23 August 2011
The recent proposals from Paris and Berlin on how to stem the Euro crisis quite clearly point to some form of fiscal union. Although it has made no appreciable difference to the volatility of global markets in recent days, it nevertheless suggests that the current economic crisis in Europe cannot be contained within the current Euro support mechanisms. The whole EU project is visibly under severe strain.
For those advocates of closer European integration, who have taken every opportunity to suggest that only deeper political and financial integration can stave off disaster, the move would suggest that things might be going their way. They conveniently overlook the fact that critics of monetary union had always predicted it would end in tears but speaking truth to truth has never been a European Union strength, with fudge and compromise more highly regarded than principle. Can the current economic crisis herald the beginning of a new era for the Union?
I don’t think so. The EU is in deep crisis at the moment and it is not simply a case of a shattered economic policy. The much-vaunted Schengen agreement is cracking under the strain of disunity over immigration – both legal and illegal. Enlargement, another key facet of EU policy is all but moribund with few, if any, calling for the admission of new members. Turning inwards for a new lease of life based on even deeper integration is simply ignoring the realities of life.

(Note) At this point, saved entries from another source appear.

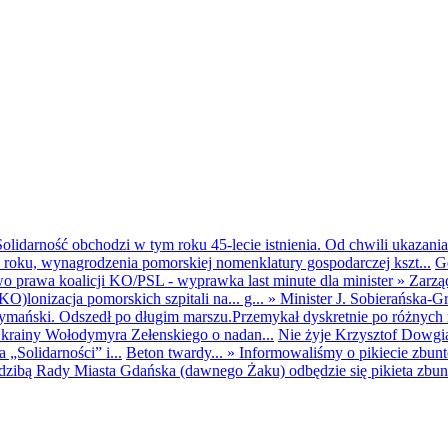
olidarność obchodzi w tym roku 45-lecie istnienia. Od chwili ukazania
25 roku, wynagrodzenia pomorskiej nomenklatury gospodarczej kszt...
G
o prawa koalicji KO/PSL - wyprawka last minute dla minister
»
Zarzą
O)lonizacja pomorskich szpitali na... g...
»
Minister J. Sobierańska-G
mański. Odszedł po długim marszu.Przemykał dyskretnie po różnych r
krainy Wołodymyra Zełenskiego o nadan...
Nie żyje Krzysztof Dowgiał
„Solidarności” i...
Beton twardy...
»
Informowaliśmy o pikiecie zbu
dzibą Rady Miasta Gdańska (dawnego Żaku) odbędzie się pikieta zbun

How long can it be before someone stands up and asks the awkward question about the position of democracy in all of this? When was the last time any popular movement in the EU called for further political integration? Which countries are queuing up to hand over their right to tax their citizens and control national spending? How far away from governance can people become before the concept of democratic accountability becomes meaningless?
This proposed move for Fiscal Union by Germany and France, should it ever come to fruition, will actually fragment the EU, not cement it. There is simply no way that all the existing members will accede to this scheme and we should now be thinking of a future EU with less cohesion and more nationalism, less solidarity and more self-interest.
Perhaps the time has come to admit that the high-tide of European political integration has passed and that the dreams and aspirations of a generation of post-war politicians have had their day. Maybe the time has come to consider what a looser concept of European integration might look like and what steps we need to take to make this a working reality.